Ich sag nur, wir sind
eine Kulturstadt und wir machen sie Kaputt. Es muss nicht so viel anderes
zerstört werden. Aber jeder will sich sein Denkmal setzten.
Es wird gebaut und
nachher zieht keiner ein.
Eine junge Mutter
kann uns nicht weiterhelfen.
Bauhaus-Museum? Ich
glaub, da sind die noch gar nicht groß weiter. Also, die ganze Sache steht wohl
noch nicht so richtig. Das ist so mein Stand.
Also für uns ist der
Park total wichtig. Wenn wir aus der Stadt kommen – wir wohnen jetzt hier am
anderen Ende des Parks – und für uns ist das so ein Moment um runterzukommen,
auch für meinen Sohn, das ist nochmal ein Moment um abzuschalten. Also ich
genieße den Park und wir laufen bei jedem Wetter hier durch.
Wie die ältere Dame.
Heute ist das richtig
ruhig hier, aber am Sonntag ist es wirklich freudig hier, das sitzen die
Kinder, da wird Ball gespielt. Das ist wirklich ein schöner lebendiger Park
hier.
Ein pensionierter Sportlehrer, der sich noch an
Siegerehrungen in der alten Weimarhalle erinnern kann, fragt nach.

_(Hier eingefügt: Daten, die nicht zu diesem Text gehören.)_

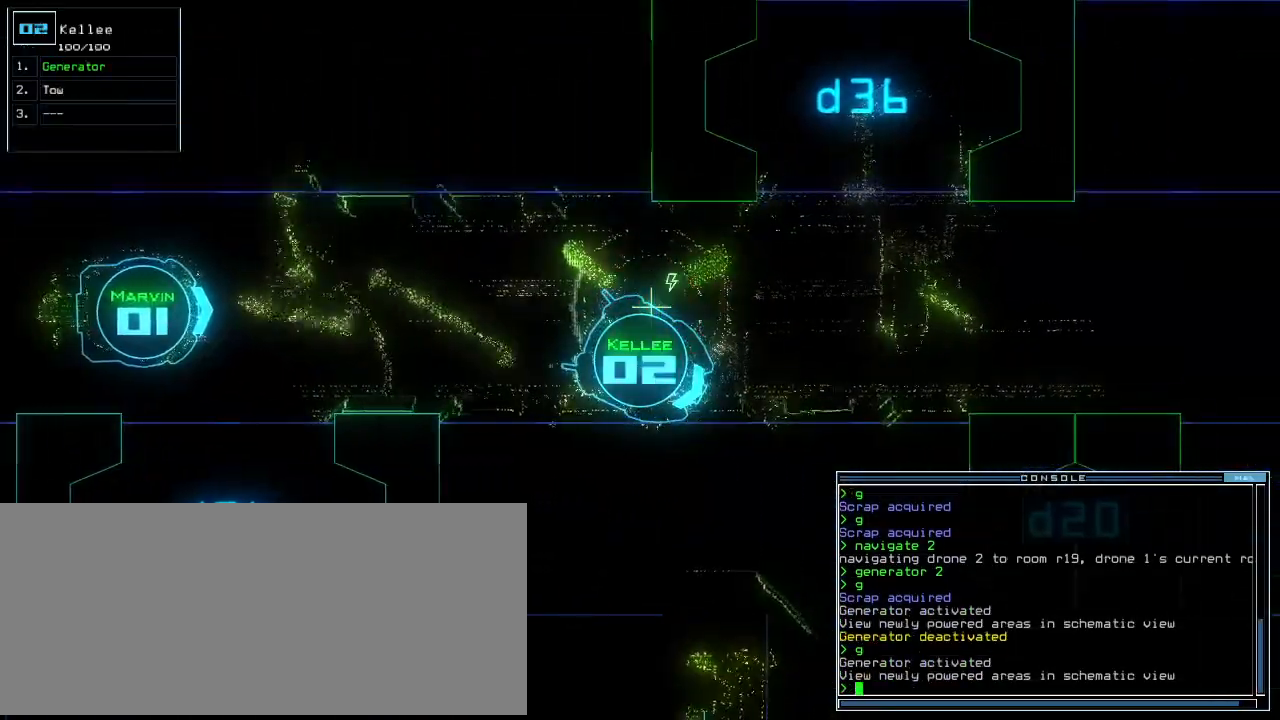
{"keys": ["up"]}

Hier soll das neue Bauhausmuseum entstehen.
Wo?
Hier.
Was? Wie heißt das?
Das neue Bauhausmuseum.
Muss das sein?
Im Unterschied zu den anderen kommt er aus Jena. Die Bebauung des
Eichplatzes dort scheiterte an der Arroganz der Planer. In ihren Plänen war
kein Platz für günstigen Wohnraum, obwohl die Mieten in der Stadt explodieren.

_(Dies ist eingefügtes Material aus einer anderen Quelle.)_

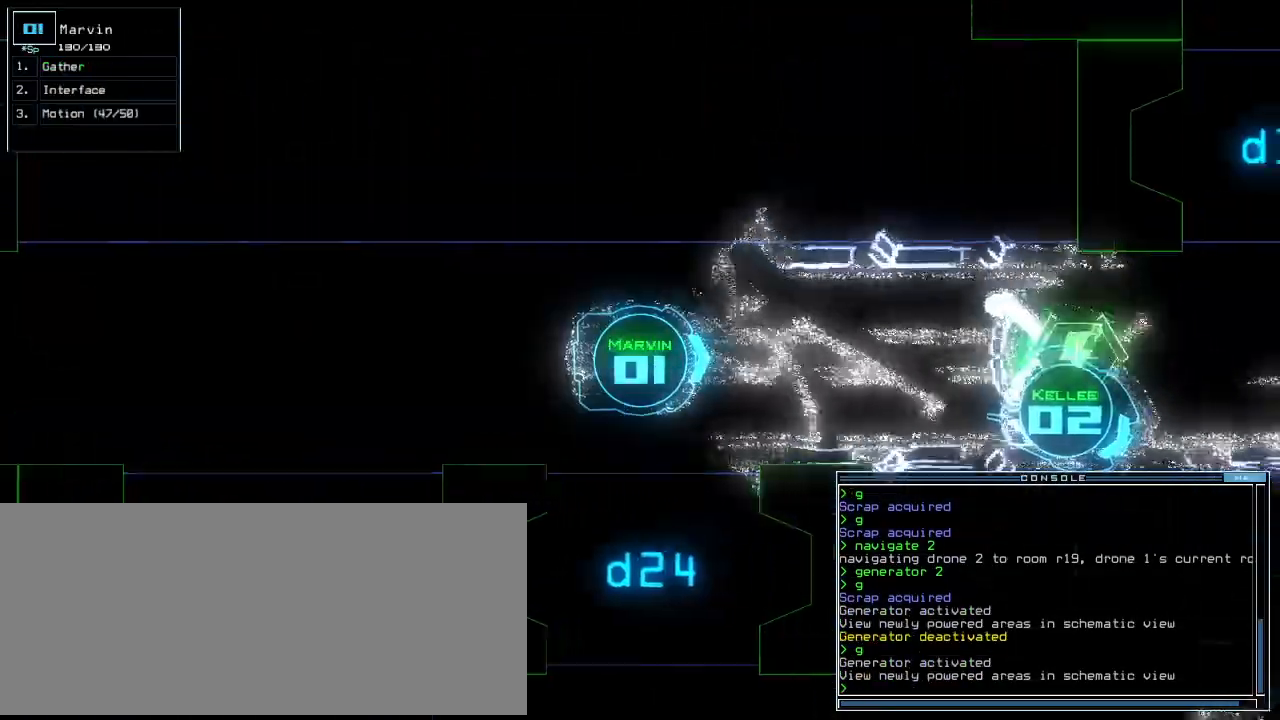
{"keys": [], "events": [[460, "up", "up"]]}
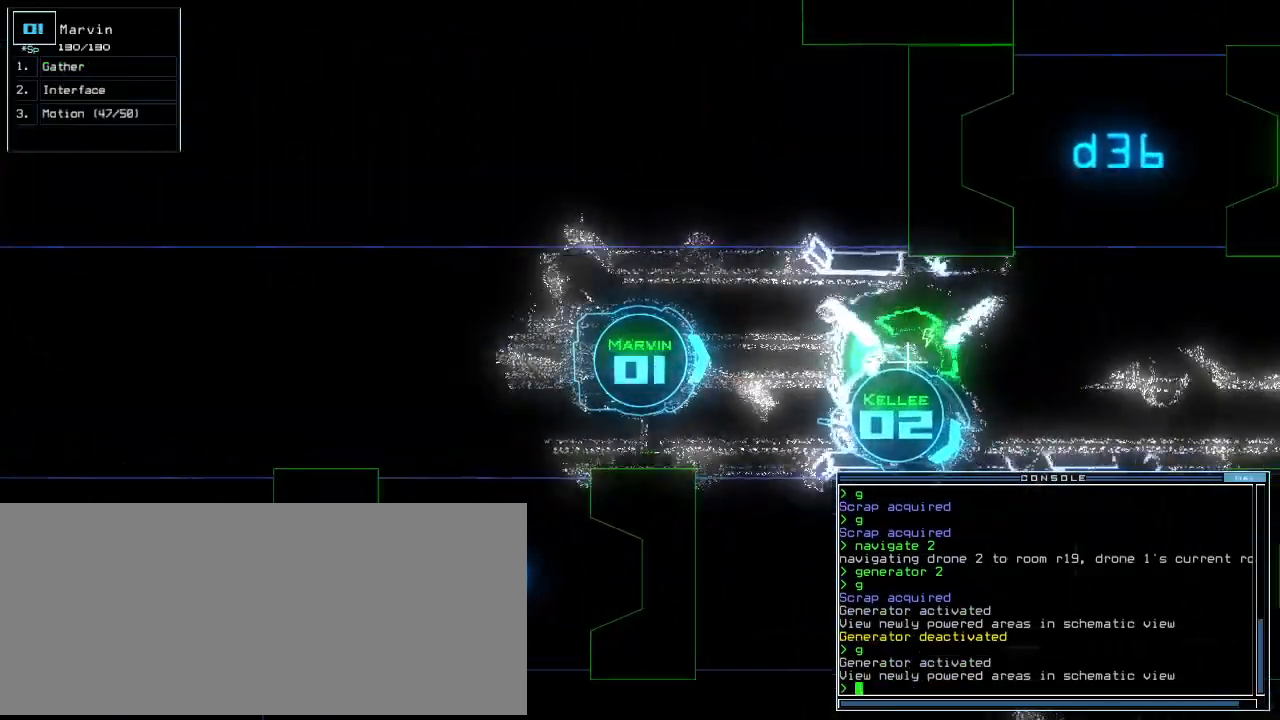
{"keys": ["down", "right"], "events": [[180, "down", "down"], [440, "right", "down"]]}
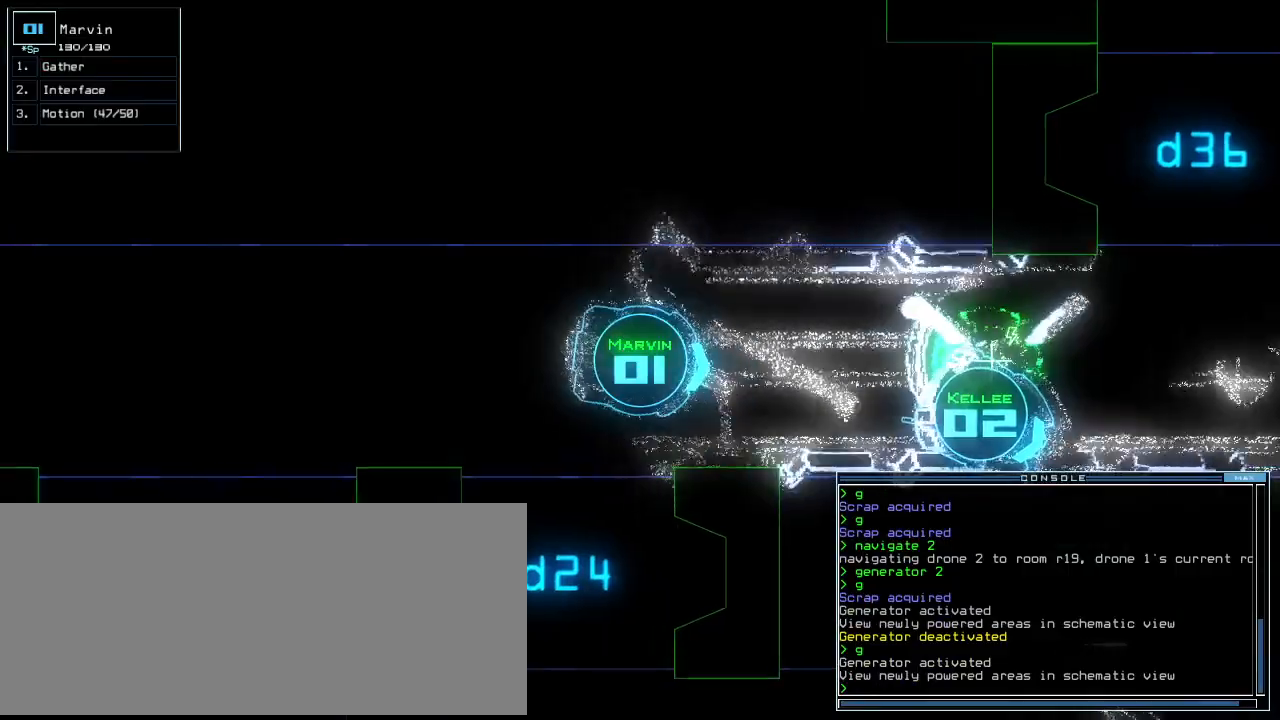
{"keys": ["right", "up"], "events": [[120, "down", "up"], [240, "up", "down"]]}
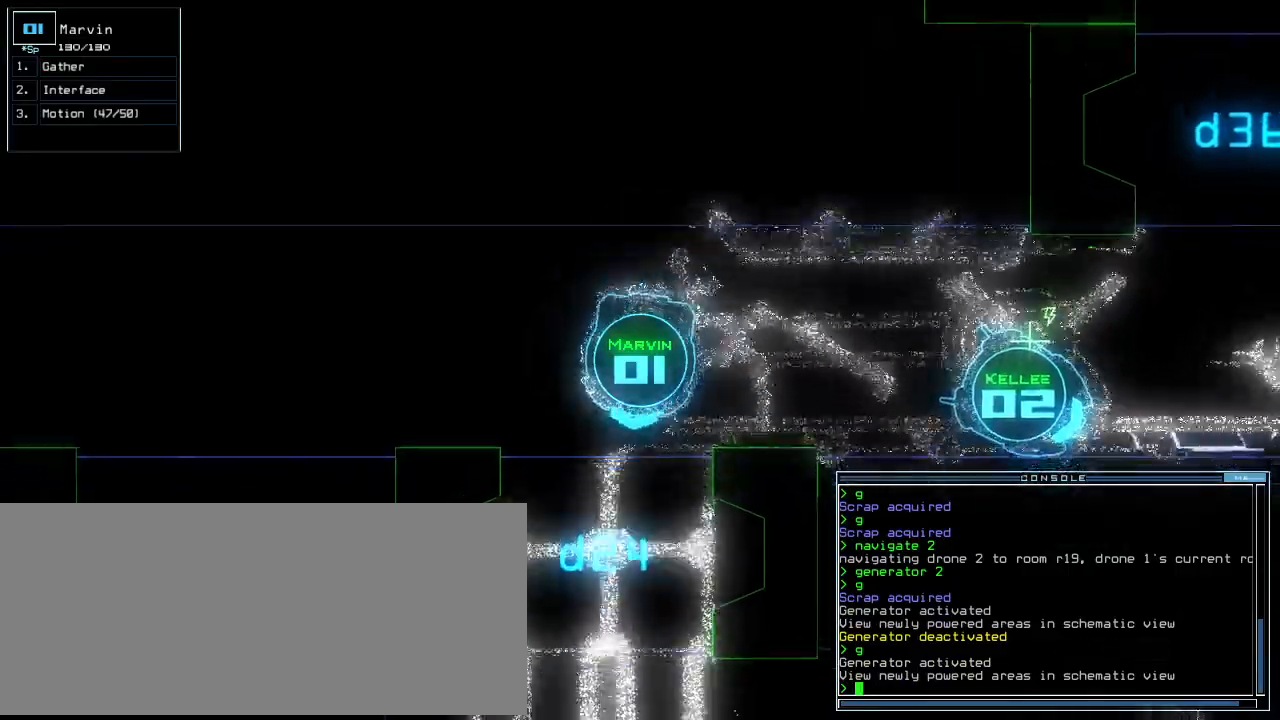
{"keys": ["up"], "events": [[60, "right", "up"], [260, "left", "down"], [340, "left", "up"]]}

Sagt er mit einem stolzen Lächeln.
Ein Pärchen aus Neudietendorf findet es nicht so dramatisch,
wenn Bäume gefällt werden sollten. Schließlich wachsen die nach.
Die Weimarer lieben ihren Park und wissen etwas zum Neubau.

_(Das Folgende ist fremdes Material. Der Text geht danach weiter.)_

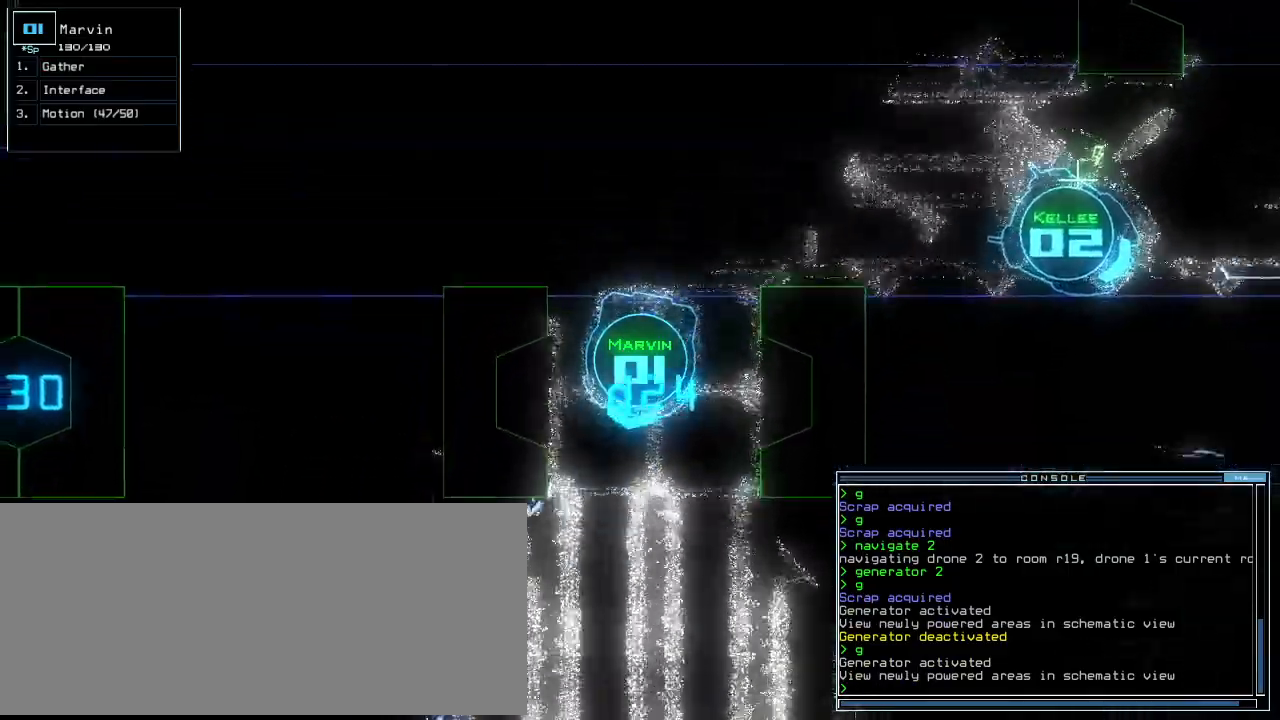
{"keys": ["left", "up"], "events": [[280, "left", "down"], [440, "left", "up"], [480, "left", "down"]]}
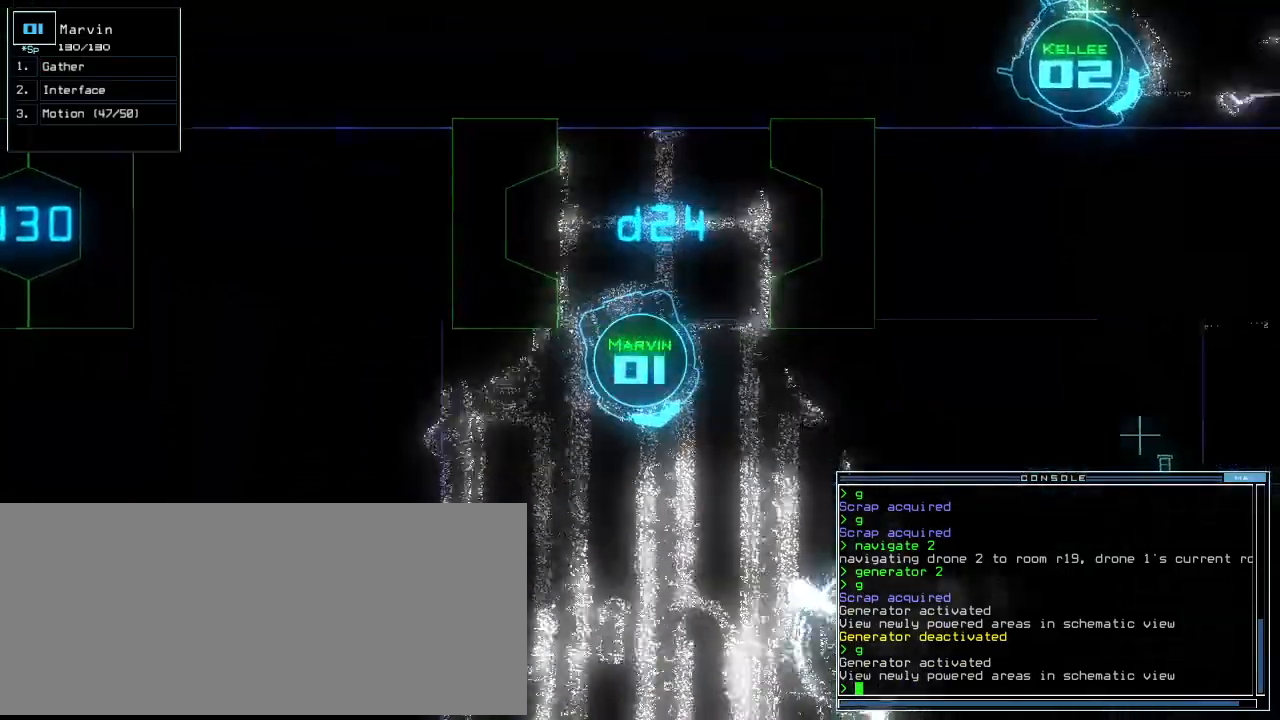
{"keys": ["left", "up"], "events": [[220, "left", "up"], [400, "left", "down"]]}
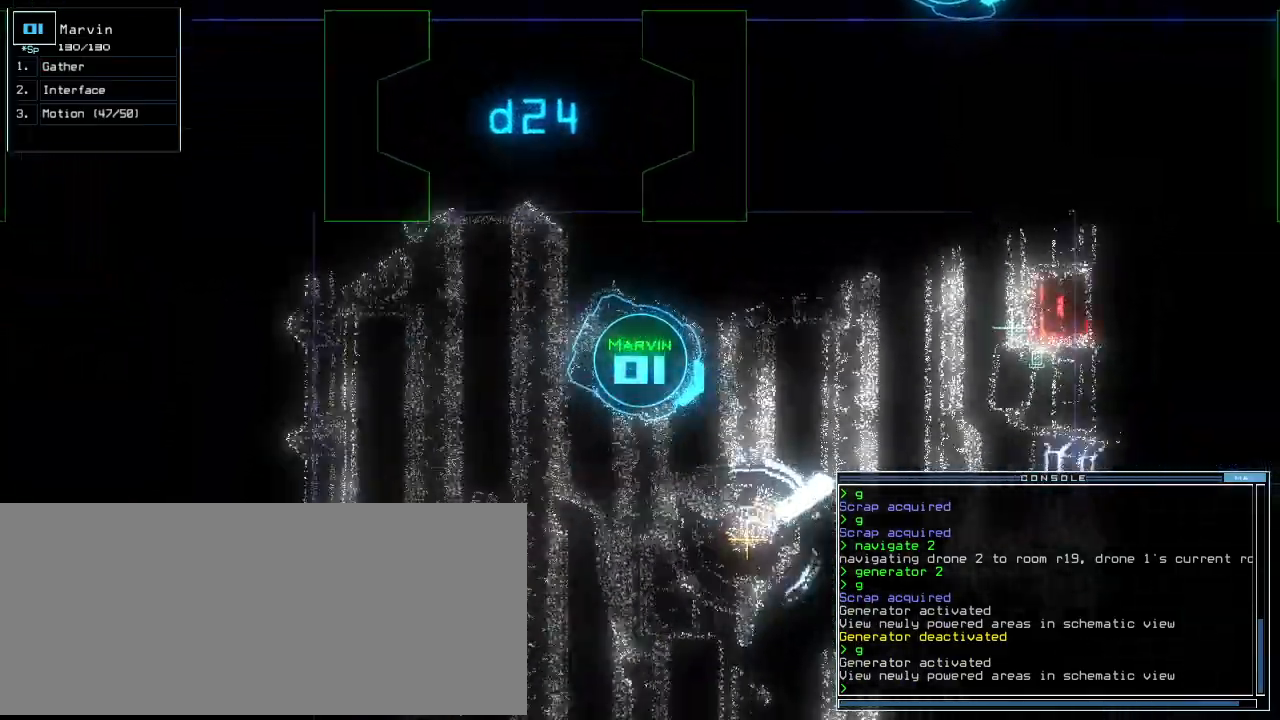
{"keys": ["down"], "events": [[60, "left", "up"], [240, "up", "up"], [280, "down", "down"]]}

Aber nichts Genaues. Am Ende stellen wir fest, dass die anderen auch nicht mehr
wissen und das ist komisch, sagt die ältere Dame. Aber sie gibt auch zu
bedenken, dass ich eigentlich erst wissen müsste, ob meine Bank und die Bäume
wirklich weg müssten, denn sonst hieße es, ich würde über Dinge reden, die gar
nicht passieren.
Ein Problem des Empörten ist es, herauszufinden, ob er sich
zu Recht empört. Denn dies tut er nur, wenn alle Informationen zur Sache seine
Empörung befeuern. Doch was weiß er?
Der Empörte muss sich deshalb vorerst auf sein Gefühl
verlassen. Tief im Stammhirn sind Gesichter, Stimmen und Geschichten
gespeichert, zu denen er Frau oder Herrn W in Beziehung setzt. Das Ergebnis
dieses Glaubwürdigkeitstests liegt meistens bei gefühlten 50 Prozent.